PLoS ONE 7(10): e48135. doi:10.1371/journal.pone.0048135


プラシーボレスポンダーである患者を同定することは、臨床実践上・トライアルデザイン上重要な問題。
Catechol-O-methyltransferase (COMT)は、報酬、疼痛、記憶、学習上のプラシーボ効果と関連するドパミンcatabolism上重要な役割を果たす酵素

COMTの機能的多形型val158metがプラシーボ効果の予測要素となると仮定し、104名の過敏性腸症候群としてランダム化対照化トライアルのサブセットで検討したもの

この研究の3治療アーム
・ no-treatment (“waitlist”):ウェイトリスト
・ placebo treatment alone (“limited”) :プラシーボ治療のみ
・ placebo treatment “augmented” with a supportive patient-health care provider interaction; 医療施設介入をプラスしたプラシーボ治療

プライマリアウトカムは、治療3週後のベースラインからのIBS症状スケール( IBS-Symptom Severity Scale (IBS-SSS) )

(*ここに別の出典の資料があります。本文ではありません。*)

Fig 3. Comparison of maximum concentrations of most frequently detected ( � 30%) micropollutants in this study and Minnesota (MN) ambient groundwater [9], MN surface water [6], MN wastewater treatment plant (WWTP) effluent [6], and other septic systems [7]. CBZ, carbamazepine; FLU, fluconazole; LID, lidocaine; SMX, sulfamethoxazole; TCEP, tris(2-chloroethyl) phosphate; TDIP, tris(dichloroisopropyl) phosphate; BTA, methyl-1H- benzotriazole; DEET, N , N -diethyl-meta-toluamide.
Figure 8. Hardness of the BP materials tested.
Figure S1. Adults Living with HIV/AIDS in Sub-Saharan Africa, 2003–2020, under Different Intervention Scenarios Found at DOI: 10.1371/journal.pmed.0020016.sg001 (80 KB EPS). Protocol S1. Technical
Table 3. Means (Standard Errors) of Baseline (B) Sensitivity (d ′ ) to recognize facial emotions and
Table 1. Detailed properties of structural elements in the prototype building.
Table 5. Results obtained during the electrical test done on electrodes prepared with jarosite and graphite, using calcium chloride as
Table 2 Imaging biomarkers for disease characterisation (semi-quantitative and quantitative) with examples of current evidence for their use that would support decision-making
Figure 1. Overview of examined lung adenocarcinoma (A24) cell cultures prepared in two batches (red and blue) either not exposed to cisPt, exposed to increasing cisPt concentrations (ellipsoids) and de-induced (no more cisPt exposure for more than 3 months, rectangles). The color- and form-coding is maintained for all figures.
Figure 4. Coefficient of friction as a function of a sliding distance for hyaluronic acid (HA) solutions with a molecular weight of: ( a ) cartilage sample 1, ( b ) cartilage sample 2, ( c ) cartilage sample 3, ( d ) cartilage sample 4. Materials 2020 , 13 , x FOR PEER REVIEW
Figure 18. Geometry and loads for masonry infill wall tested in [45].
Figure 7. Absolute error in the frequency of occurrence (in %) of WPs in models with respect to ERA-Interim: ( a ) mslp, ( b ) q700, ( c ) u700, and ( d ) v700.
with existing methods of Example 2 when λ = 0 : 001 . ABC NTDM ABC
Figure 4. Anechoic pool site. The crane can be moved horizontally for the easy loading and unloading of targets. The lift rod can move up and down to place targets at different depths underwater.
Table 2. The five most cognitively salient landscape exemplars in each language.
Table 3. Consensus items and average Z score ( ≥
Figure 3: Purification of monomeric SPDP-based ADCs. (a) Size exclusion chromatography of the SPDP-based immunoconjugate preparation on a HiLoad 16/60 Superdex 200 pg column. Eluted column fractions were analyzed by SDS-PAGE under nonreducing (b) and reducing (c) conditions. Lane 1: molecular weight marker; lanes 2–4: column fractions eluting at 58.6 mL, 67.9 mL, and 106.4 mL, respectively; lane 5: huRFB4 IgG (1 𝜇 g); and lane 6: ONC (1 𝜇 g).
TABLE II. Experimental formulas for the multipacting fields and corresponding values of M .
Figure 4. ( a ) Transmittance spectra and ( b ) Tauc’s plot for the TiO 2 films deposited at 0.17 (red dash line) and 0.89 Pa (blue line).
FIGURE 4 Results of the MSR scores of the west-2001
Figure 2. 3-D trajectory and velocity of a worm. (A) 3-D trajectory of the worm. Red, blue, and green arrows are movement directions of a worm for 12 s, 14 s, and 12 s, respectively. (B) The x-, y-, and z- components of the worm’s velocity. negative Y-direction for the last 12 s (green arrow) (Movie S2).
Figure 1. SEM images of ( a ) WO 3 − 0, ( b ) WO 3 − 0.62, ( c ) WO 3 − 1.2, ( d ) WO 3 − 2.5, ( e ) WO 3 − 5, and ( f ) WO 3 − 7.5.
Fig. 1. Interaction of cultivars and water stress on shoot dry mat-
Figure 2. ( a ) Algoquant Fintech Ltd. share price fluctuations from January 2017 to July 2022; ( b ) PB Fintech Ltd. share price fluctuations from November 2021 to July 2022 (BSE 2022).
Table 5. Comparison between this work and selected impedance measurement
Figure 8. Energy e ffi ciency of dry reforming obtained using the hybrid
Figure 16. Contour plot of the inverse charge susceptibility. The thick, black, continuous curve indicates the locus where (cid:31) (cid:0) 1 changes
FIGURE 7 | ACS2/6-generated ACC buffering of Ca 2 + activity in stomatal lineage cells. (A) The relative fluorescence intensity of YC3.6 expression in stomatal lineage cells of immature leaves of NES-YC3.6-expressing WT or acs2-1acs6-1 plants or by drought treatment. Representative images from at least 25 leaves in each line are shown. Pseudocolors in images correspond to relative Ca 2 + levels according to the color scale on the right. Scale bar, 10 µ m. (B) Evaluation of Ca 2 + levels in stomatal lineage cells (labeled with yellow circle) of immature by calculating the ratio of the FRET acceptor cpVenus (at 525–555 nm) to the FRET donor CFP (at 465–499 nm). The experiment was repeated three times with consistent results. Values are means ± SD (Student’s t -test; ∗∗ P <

回帰モデルにて、COMT val1158metのメチオニン allele数はIBS-SSS変化として評価されたプラシーボ反応と線形に相関。

augmented placebo armにおいて、met/met homozygoteに、最も強力なプラシーボ反応が生じた。

プラシーボ治療限定群では、met/metの効果少ない。そして、waitlist対照では効果認めず


実際の治療上、プラシーボ効果って有益だと思うのだけど、プラシーボ効果って治療オプションとして倫理上の問題に遭遇する。 逃げとして、催眠術とか気功とか・・・ 使えるのかもしれないが・・・


暗示効果に係りやすい人は、ひょっとして、詐欺商売にも引っかかりやすいのかもしれない。